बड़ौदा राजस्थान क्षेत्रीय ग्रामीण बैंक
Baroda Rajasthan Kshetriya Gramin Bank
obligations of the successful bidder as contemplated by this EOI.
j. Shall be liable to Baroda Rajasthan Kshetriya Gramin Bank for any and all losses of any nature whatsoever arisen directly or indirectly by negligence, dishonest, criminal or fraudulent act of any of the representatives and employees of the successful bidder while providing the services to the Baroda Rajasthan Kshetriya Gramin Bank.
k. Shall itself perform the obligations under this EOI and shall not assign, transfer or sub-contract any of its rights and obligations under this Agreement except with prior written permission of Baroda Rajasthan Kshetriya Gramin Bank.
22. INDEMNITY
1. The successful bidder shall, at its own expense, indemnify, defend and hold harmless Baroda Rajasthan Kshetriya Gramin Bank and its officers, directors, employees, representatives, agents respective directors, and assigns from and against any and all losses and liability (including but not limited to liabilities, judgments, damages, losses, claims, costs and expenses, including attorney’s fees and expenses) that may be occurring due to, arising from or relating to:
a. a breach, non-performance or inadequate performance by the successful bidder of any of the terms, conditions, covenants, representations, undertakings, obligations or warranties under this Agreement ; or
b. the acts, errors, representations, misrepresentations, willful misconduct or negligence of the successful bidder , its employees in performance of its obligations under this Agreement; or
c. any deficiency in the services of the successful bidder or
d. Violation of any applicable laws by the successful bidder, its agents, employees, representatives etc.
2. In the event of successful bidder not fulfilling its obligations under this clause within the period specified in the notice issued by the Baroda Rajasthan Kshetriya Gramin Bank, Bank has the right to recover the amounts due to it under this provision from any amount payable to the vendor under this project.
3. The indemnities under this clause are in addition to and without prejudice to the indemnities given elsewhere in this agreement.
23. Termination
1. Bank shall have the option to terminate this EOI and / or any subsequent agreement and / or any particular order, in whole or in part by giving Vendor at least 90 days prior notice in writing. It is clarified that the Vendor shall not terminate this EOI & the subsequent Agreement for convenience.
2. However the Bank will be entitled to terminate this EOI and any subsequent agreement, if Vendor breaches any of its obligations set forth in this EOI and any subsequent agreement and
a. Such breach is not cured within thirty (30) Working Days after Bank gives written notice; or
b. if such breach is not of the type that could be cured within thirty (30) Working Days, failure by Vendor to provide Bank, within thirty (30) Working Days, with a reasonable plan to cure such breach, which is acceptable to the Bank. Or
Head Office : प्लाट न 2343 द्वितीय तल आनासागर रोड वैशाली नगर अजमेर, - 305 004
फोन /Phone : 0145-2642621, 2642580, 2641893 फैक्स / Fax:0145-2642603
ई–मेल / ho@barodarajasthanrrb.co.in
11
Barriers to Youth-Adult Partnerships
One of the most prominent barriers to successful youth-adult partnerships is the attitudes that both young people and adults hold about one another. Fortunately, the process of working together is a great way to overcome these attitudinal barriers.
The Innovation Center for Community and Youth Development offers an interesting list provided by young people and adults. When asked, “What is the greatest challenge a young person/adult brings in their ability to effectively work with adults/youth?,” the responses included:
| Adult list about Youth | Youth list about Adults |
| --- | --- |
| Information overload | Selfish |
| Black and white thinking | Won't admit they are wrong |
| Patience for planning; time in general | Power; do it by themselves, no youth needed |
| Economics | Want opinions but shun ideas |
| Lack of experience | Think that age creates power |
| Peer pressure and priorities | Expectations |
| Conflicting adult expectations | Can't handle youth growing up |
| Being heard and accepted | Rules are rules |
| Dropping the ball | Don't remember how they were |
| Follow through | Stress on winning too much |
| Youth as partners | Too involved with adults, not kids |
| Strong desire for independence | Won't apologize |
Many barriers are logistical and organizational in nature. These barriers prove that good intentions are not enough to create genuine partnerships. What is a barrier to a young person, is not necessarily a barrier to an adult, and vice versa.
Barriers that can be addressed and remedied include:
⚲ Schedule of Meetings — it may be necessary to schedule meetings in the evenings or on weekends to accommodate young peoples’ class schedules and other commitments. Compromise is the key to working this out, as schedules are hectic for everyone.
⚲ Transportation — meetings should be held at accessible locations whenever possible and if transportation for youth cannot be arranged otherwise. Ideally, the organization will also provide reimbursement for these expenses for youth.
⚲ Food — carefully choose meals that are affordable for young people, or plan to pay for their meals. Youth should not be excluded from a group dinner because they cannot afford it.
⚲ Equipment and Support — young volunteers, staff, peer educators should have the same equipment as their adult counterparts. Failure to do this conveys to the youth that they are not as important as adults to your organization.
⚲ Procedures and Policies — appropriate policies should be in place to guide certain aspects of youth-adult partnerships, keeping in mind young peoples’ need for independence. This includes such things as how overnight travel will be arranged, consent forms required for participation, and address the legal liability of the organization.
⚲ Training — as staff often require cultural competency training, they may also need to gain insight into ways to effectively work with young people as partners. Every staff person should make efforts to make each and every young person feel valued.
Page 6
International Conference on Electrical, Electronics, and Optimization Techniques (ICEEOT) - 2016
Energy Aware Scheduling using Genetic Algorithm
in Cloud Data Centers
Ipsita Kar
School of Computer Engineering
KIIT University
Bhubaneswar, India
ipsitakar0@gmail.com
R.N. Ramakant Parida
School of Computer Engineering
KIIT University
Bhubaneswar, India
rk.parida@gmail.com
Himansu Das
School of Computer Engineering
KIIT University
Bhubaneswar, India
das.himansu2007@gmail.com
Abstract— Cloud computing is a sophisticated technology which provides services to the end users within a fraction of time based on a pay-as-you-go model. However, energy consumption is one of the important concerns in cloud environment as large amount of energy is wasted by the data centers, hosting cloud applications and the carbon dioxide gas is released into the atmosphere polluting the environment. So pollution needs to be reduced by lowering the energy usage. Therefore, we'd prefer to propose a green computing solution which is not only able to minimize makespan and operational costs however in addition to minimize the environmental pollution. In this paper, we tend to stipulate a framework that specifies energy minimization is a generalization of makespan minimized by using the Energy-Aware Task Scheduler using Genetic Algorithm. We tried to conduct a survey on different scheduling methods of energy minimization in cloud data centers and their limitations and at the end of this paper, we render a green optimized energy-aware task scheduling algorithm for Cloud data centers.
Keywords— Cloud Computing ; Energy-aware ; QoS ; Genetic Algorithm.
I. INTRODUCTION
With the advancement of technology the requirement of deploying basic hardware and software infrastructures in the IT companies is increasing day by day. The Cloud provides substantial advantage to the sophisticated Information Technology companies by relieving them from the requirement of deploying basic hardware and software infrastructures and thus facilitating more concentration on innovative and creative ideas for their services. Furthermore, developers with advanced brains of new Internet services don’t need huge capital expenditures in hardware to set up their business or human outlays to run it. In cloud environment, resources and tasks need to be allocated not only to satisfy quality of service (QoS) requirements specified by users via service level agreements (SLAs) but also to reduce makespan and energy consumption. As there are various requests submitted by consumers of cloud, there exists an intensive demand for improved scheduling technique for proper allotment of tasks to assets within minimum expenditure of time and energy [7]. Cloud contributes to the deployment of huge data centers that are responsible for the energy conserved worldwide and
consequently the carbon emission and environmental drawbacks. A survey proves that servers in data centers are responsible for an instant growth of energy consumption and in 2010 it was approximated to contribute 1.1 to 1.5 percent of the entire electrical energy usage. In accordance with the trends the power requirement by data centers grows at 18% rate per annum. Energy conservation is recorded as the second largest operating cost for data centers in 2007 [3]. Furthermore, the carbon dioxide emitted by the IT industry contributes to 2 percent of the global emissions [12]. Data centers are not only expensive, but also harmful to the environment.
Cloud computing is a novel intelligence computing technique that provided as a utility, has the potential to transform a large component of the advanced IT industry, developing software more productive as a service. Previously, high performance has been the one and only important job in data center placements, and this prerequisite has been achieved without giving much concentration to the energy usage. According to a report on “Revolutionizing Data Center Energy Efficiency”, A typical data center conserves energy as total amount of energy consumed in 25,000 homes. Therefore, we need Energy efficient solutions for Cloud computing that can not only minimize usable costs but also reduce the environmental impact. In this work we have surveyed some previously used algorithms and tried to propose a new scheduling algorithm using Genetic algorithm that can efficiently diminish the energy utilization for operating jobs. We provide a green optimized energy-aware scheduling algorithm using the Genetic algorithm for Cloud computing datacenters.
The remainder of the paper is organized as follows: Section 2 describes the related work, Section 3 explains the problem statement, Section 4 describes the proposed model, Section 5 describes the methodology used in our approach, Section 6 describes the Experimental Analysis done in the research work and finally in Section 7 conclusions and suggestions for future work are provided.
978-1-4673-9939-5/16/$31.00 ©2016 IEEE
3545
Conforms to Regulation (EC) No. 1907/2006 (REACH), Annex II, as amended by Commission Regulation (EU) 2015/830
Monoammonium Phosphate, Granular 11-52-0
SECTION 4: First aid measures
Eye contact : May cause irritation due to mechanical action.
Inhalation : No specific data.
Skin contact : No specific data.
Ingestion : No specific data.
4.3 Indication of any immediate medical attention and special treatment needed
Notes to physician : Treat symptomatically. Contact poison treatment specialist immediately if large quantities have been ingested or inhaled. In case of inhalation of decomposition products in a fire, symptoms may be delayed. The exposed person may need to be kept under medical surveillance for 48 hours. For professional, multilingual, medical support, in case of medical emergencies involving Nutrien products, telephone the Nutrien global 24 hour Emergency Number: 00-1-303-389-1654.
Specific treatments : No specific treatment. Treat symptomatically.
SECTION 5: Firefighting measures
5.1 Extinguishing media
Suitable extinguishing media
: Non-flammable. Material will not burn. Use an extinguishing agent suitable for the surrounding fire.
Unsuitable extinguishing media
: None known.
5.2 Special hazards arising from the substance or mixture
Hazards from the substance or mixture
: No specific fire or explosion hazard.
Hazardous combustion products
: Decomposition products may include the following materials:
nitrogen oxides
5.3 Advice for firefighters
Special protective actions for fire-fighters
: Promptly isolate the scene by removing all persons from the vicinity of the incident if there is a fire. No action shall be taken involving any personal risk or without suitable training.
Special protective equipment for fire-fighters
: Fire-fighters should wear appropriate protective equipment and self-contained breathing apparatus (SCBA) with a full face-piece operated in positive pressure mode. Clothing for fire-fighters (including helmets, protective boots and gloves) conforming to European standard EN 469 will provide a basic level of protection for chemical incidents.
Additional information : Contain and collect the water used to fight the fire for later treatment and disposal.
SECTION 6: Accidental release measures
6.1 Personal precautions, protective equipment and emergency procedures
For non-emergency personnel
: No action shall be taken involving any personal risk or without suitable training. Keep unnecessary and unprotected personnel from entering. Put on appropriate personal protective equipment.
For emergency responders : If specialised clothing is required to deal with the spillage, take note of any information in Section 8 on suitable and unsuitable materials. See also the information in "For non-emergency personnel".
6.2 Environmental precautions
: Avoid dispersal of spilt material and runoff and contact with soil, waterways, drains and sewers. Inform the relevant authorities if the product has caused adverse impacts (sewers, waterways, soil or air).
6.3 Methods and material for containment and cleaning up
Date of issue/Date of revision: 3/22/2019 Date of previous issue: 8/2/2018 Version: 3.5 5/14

+ + + +

**Action item**:
Copy each line holding "training" from the material above.

**Problem solution**:
⚲ Training — as staff often require cultural competency training, they may also need to gain insight into ways to effectively work with young people as partners. Every staff person should make efforts to make each and every young person feel valued.
: Promptly isolate the scene by removing all persons from the vicinity of the incident if there is a fire. No action shall be taken involving any personal risk or without suitable training.
: No action shall be taken involving any personal risk or without suitable training. Keep unnecessary and unprotected personnel from entering. Put on appropriate personal protective equipment.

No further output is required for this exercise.